Gabriela's pesto – two ingredients
I do not remember how many years I have been making this for my daughter but I do remember how it came about. We were having a meal in an Italian restaurant and my daughter commented how much she loved the smell of the pesto bread which wafted past our table. Her remark triggered the thought how could I make pesto without cheese or nuts? the answer was simple – instead of trying to substitute why not keep flavours pure using only the basil and olive oil.
It’s not pesto but believe it or not it smells strongly like pesto and it taste very pesto-ish. This has become our family pesto and I must say we do not miss the nuts and cheese. It’s far superior to anything bought in jars.
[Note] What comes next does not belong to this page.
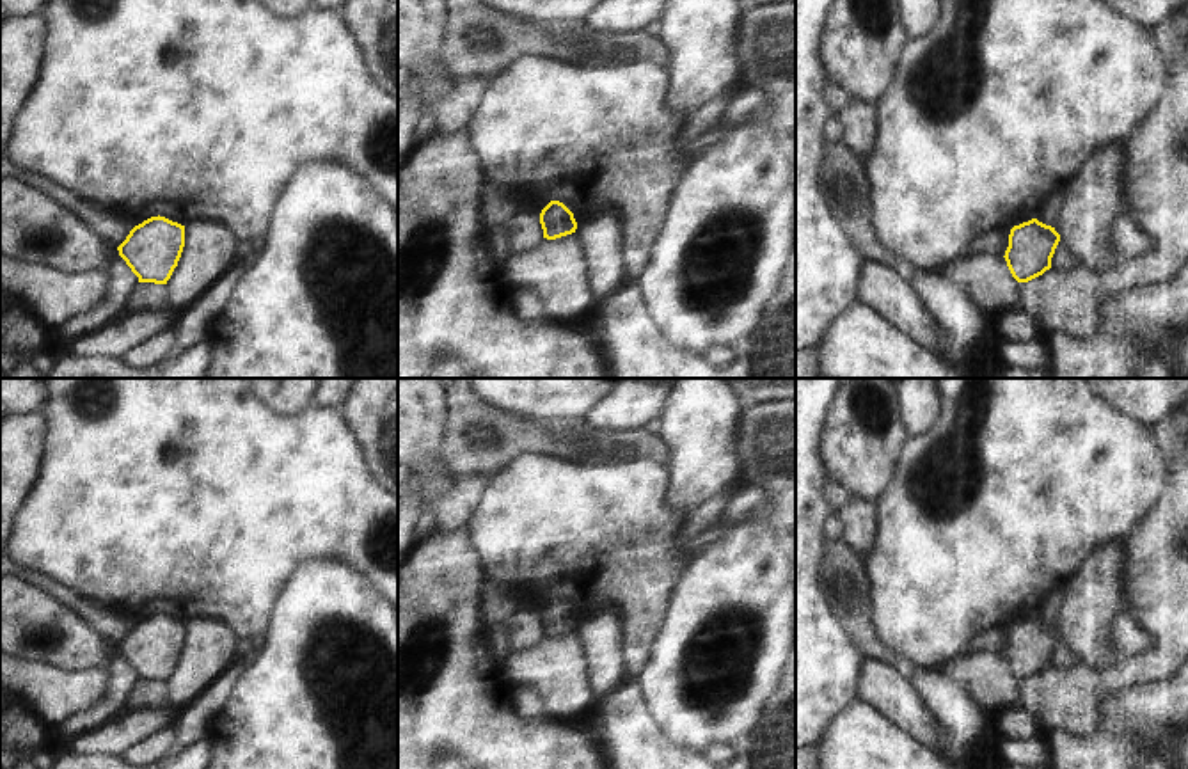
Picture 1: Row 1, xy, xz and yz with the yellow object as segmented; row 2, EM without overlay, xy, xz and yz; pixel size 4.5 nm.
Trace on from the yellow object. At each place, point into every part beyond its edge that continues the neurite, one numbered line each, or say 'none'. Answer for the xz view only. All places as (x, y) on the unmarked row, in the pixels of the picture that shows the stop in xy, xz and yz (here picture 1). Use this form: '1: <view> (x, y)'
none.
My strong recommendation is to use the plain olive oil when whizzing it in a food mill or food processor because the extra virgin olive oil flavour is too strong and overpowers the basil. You can top up the oil at the end with extra virgin for a little flavour. When the sauce is done it does not smell of very much but as soon as it hits hot food the fragrance of the basil is released.
I often use this basil oil tossed in warm potatoes with green beans, makes a good side dish.
I’m giving the amounts as guide, this is the sort of thing I go by looks.
- 75 g / 1 cup compacted fresh basil ( 3 x 25 g packs)
- 60-75ml / 4-5 tablespoons of olive oil (add more if needed)
Whiz it in the foodmill or processor until blended and use on your favourite food. Although it will keep in the fridge for a few days (but will discolour) this is at its peak on the day it is made.